Try it: Please find each line in the material below that contains the word "across" and copy those lines out.

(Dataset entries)
+ + + + + + +
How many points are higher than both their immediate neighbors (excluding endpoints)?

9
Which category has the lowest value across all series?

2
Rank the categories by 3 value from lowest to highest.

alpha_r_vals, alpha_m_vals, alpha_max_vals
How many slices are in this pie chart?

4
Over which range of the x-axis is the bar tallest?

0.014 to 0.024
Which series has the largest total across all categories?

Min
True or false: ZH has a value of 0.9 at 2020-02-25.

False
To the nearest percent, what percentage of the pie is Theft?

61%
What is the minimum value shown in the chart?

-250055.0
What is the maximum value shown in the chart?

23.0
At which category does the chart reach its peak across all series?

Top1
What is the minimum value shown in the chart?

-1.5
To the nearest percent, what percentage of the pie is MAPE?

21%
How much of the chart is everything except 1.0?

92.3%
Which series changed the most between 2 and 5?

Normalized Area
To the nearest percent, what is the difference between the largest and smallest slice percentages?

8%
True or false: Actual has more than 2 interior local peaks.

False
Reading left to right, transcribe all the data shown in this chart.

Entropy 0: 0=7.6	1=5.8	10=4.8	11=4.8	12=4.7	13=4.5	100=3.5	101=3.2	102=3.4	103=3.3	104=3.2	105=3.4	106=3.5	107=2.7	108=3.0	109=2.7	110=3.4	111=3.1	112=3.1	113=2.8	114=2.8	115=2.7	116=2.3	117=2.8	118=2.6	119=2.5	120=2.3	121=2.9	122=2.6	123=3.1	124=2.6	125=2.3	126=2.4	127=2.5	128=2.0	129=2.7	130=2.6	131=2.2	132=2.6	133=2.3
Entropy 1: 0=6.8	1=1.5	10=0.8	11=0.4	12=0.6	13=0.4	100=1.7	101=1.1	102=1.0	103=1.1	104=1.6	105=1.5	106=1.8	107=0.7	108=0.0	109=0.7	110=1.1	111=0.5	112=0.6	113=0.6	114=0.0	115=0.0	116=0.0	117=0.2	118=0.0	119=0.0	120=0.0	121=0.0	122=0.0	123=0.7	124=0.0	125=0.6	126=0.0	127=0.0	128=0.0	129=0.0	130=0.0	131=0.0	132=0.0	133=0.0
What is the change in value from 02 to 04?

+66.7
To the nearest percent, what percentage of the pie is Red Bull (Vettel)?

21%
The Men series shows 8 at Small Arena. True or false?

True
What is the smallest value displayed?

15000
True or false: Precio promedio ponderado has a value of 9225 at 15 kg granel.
+ + + + + + +
Result of this exercise:
Which category has the lowest value across all series?
Which series has the largest total across all categories?
At which category does the chart reach its peak across all series?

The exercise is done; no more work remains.